I've been re-watching House lately and I can't help but constantly think that a LLM would be excellent at diagnostics. At least in the sense of, "the patient has displayed XYZ symptoms, the test results have XYZ data, and ergo the following conditions are likely. Especially in the more obscure interactions and second-order effects.
Medical experts have done teardowns of House episodes and most of what happens in the series wouldn't happen in real life, that is, diagnoses are better than how they are depicted there.
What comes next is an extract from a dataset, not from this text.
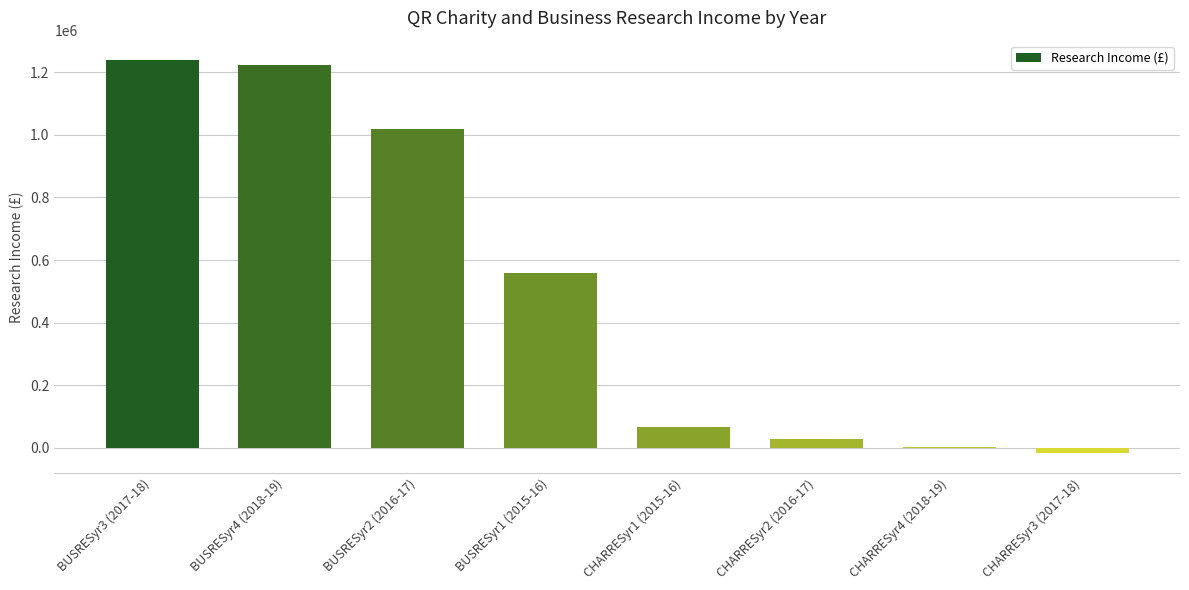

Reading left to right, transcribe all the data shown in this chart.

BUSRESyr3 (2017-18)=1238000	BUSRESyr4 (2018-19)=1222000	BUSRESyr2 (2016-17)=1018000	BUSRESyr1 (2015-16)=560000	CHARRESyr1 (2015-16)=68000	CHARRESyr2 (2016-17)=28000	CHARRESyr4 (2018-19)=3000	CHARRESyr3 (2017-18)=-17000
Oh yeah I'm sure it's not super accurate, I just mean the specific task of diagnosing a patient would seem to benefit from a LLM-like piece of software.
Possibly but in my experience LLMs are more useful for brainstorming and generating original ideas than “being accurate” all of the time. Hence my idea that they could be useful in diagnosing difficult conditions.
Yeah, it's a trade off between certainty and creativity. Constraint software would be all certainty which, if it contained all the required information, would be the perfect system. But we don't have "all the information", or at least i haven't seen anyone claim so. So some degree of out-of-box creativity is required to catch more obscure correlations and strangeness. I think AI is just about as certain as previous systems, but with a big boost to the creativity aspect. It's also free. I can imagine the omnidiagnoser would be a closely held trade secret worth billions and thus absolutely not free to the public.